Together with fellow Colombian politician Ingrid Betancourt, Clara Rojas also spent six years held as a hostage by the FARC. She has just visited the Netherlands for the presentation of the Dutch translation of her book I survived for my child.
While in the country, she gave an exclusive interview to José Zepeda of Radio Netherlands Worldwide’s Latin American service.
Clara Rojas says that if she had it within her power, she would see to it that the Colombian government started to negotiate again with the leftwing FARC guerrilla movement, to obtain – what she regards as the most important objective – the release of all the hostages. She finds it hard to understand that the government has not reacted positively to the FARC proposal to release another group of hostages. Ms Rojas adds that she would not delay in sending a helicopter to pick them up.
Pregnant
During the many years she spent forced to live amongst members of this rebel movement, Clara Rojas noted that guerrillas are people who generally lack family ties. They live in complete isolation from the rest of the world, including ‘normal’ Colombian society. Many of them are very young; just teenage boys and girls, but ones who carry weapons. But Ms Rojas’s feelings about her former captors are divided. On the one hand they were capable of the most cruel and inhumane acts; they kept her chained up. On the other, they could be polite, too, and did their best to save her life.

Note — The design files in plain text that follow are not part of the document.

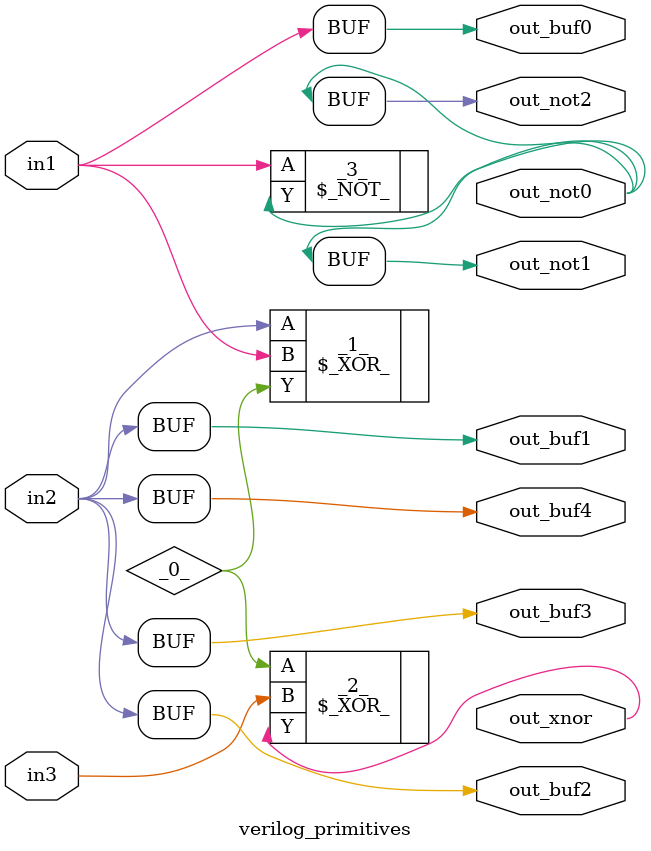
<source format=v>
/* Generated by Yosys 0.56+171 (git sha1 6fdcdd41d, g++ 11.4.0-1ubuntu1~22.04.2 -Og -fPIC) */

(* src = "dut.sv:1.1-15.10" *)
(* top =  1  *)
module verilog_primitives(in1, in2, in3, out_buf0, out_buf1, out_buf2, out_buf3, out_buf4, out_not0, out_not1, out_not2, out_xnor);
  (* src = "dut.sv:2.13-2.16" *)
  input in1;
  wire in1;
  (* src = "dut.sv:2.18-2.21" *)
  input in2;
  wire in2;
  (* src = "dut.sv:2.23-2.26" *)
  input in3;
  wire in3;
  (* src = "dut.sv:3.14-3.22" *)
  output out_buf0;
  wire out_buf0;
  (* src = "dut.sv:3.24-3.32" *)
  output out_buf1;
  wire out_buf1;
  (* src = "dut.sv:3.34-3.42" *)
  output out_buf2;
  wire out_buf2;
  (* src = "dut.sv:3.44-3.52" *)
  output out_buf3;
  wire out_buf3;
  (* src = "dut.sv:3.54-3.62" *)
  output out_buf4;
  wire out_buf4;
  (* src = "dut.sv:4.14-4.22" *)
  output out_not0;
  wire out_not0;
  (* src = "dut.sv:4.24-4.32" *)
  output out_not1;
  wire out_not1;
  (* src = "dut.sv:4.34-4.42" *)
  output out_not2;
  wire out_not2;
  (* src = "dut.sv:5.14-5.22" *)
  output out_xnor;
  wire out_xnor;
  wire _0_;
  \$_XOR_  _1_ (
    .A(in2),
    .B(in1),
    .Y(_0_)
  );
  \$_XOR_  _2_ (
    .A(_0_),
    .B(in3),
    .Y(out_xnor)
  );
  \$_NOT_  _3_ (
    .A(in1),
    .Y(out_not0)
  );
  assign out_buf0 = in1;
  assign out_buf1 = in2;
  assign out_buf2 = in2;
  assign out_buf3 = in2;
  assign out_buf4 = in2;
  assign out_not1 = out_not0;
  assign out_not2 = out_not0;
endmodule

</source>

Clara Rojas became pregnant by one of the guerrillas, and gave birth to her child under the most atrocious circumstances. One of her captors – not a trained physician - performed a Caesarean section on her to deliver her child, who had an arm broken during the birth. She called him Emmanuel ‘God with us’, a name she found most appropriate for this infant, born in captivity. Clara Rojas accepted the fact of her pregnancy, and says she never once thought of having it aborted. In a certain sense, as she herself comments, it was this child who helped her to survive.
Despair
Of course, there were also moments of despair, as – for example – when her child was taken away from her because he was sick. This left her distraught and screaming out night after night ‘get me out of here’. But her cries disappeared into the depths of the forest. Nonetheless, she believes her pleas were eventually heard, for after six years she was finally liberated thanks to the intervention of Venezuelan President Hugo Chavez, and reunited with her young son.
Clara Rojas is a delicate, gentle woman, who does not harbour any feelings of revenge against those who held her captive for six long years. She is convinced that survived this hell because of her faith. She admits that she did want revenge at the very beginning, but she has since learned to forgive, a process that was helped by the writing of her book.